Text for analysis START
By essentially the same reasoning as in example 3, HM can infer that the type of this expression is bool. This illustrates the polymorphism of apply: because the type (U -> V) -> (U -> V) of apply contains type variables, the function can be applied to any arguments, so long as those arguments’ types can be consistently substituted for the type variables.

Collecting constraints: Algorithm

We now present an algorithm that generates constraints. This algorithm is a precise description of how constraint gathering works in the examples we discussed above. The algorithm is not exactly what HM does, because HM actually performs type checking at the same time as type inference. However, the resulting types are the same, and separating inference from checking hopefully will give you a clearer idea of how inference itself works.

The algorithm takes as input an expression e. We’ll assume that every function fun x -> e' in that expression has an argument with a different name. (If not, our algorithm could make a pre-pass to rename variables. This is feasible because of lexical scope.) The output of the algorithm is a set of constraints.
Text for analysis END
Raw data START
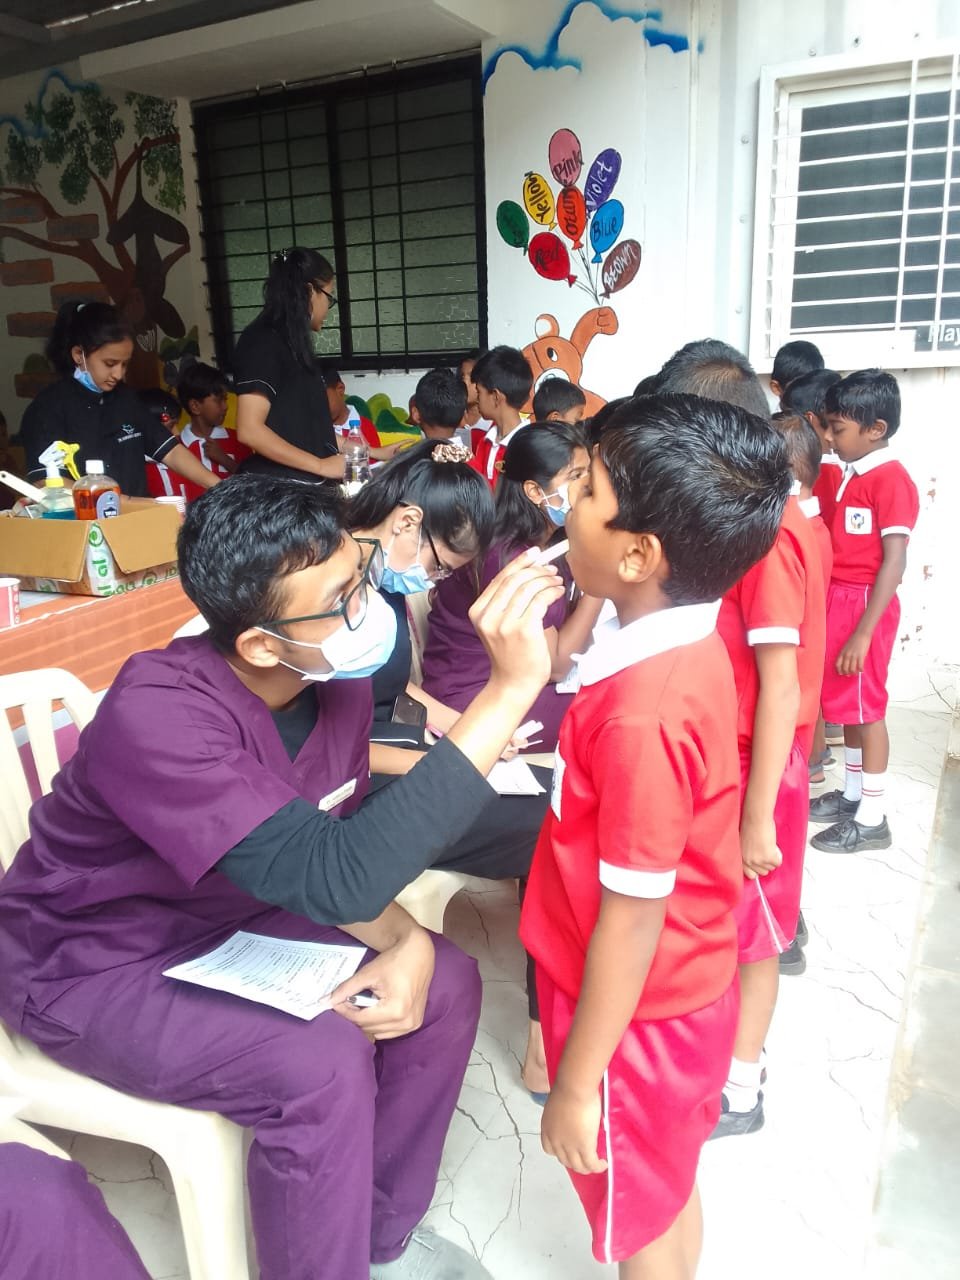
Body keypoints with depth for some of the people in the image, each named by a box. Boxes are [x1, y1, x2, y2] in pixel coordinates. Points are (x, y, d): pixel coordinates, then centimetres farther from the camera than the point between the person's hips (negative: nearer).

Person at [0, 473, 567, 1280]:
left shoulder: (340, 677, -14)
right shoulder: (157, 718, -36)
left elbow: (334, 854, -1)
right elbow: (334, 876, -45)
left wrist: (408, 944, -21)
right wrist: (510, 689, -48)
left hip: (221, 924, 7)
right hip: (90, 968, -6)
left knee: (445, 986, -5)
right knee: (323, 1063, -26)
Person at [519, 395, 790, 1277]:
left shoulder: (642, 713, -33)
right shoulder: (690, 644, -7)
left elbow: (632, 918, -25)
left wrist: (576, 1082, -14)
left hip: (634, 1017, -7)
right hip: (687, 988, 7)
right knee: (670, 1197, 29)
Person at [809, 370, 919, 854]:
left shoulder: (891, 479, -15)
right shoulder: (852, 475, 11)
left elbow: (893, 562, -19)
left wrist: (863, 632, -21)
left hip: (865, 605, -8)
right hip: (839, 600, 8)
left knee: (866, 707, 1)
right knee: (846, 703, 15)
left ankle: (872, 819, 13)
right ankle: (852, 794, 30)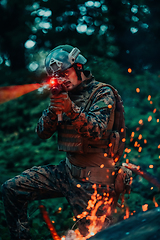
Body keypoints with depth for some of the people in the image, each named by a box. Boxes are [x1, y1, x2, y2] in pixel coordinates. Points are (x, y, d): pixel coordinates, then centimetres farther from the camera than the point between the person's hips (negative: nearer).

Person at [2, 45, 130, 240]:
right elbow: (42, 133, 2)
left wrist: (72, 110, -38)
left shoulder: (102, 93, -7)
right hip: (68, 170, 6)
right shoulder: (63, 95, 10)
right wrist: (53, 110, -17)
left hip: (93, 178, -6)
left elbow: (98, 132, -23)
Raw data END
## Tasks
a) According to the type inference passage, why can the algorithm assume that every function in the input expression has an argument with a different name? Answer in one to three sentences.
b) Write out the stretch of the type inference passage from "The algorithm takes" through "set of constraints.", word for word.
c) Write what comes next in the type inference passage, picking up after its last sentence.

## Answers for this exercise
a) If the argument names were not all different, the algorithm could first make a pre-pass to rename variables. That renaming is feasible because of lexical scope.

b)
The algorithm takes as input an expression e. We’ll assume that every function fun x -> e' in that expression has an argument with a different name. (If not, our algorithm could make a pre-pass to rename variables. This is feasible because of lexical scope.) The output of the algorithm is a set of constraints.

c)
The first thing the algorithm does is to assign unique preliminary type variables, e.g. R or S,

one to each defining occurrence of a variable, which could be as a function argument or a let binding, and
one to each occurrence of each subexpression of e.

Call the type variable assigned to x in the former clause D(x), and call the type variable assigned to occurrence of a subexpression e' in the latter clause U(e'). The names of these are mnemonics: U stands for the use of an expression, and D stands for the definition of a variable name.

Next, the algorithm generates the following constraints:

For integer constants n: U(n) = int. This constraints follows from the type checking rule for integers, which says that every integer constant has type int. Constraints for other types of constants are generated in a similar way.
For variables x: D(x) = U(x). This constraint follows from the type checking rule for variables, which says the type of a variable use (in this case, U(x)) must be the same as the type at which that variable was defined (here, D(x)).
For function application e1 e2: U(e1) = U(e2) -> U(e1 e2), as well as any constraints resulting from e1 and e2. This constraint follows from the type checking rule for function application.
For anonymous functions fun x -> e: U(fun x -> e) = D(x) -> U(e), as well as any constraints resulting from e. This constraint follows from the type checking rule for anonymous functions.
For let expressions let x=e1 in e2: D(x)=U(e1), U(let x=e1 in e2) = U(e2), as well as any constraints resulting from e1 and e2. This constraint follows from the type checking rule for let expressions.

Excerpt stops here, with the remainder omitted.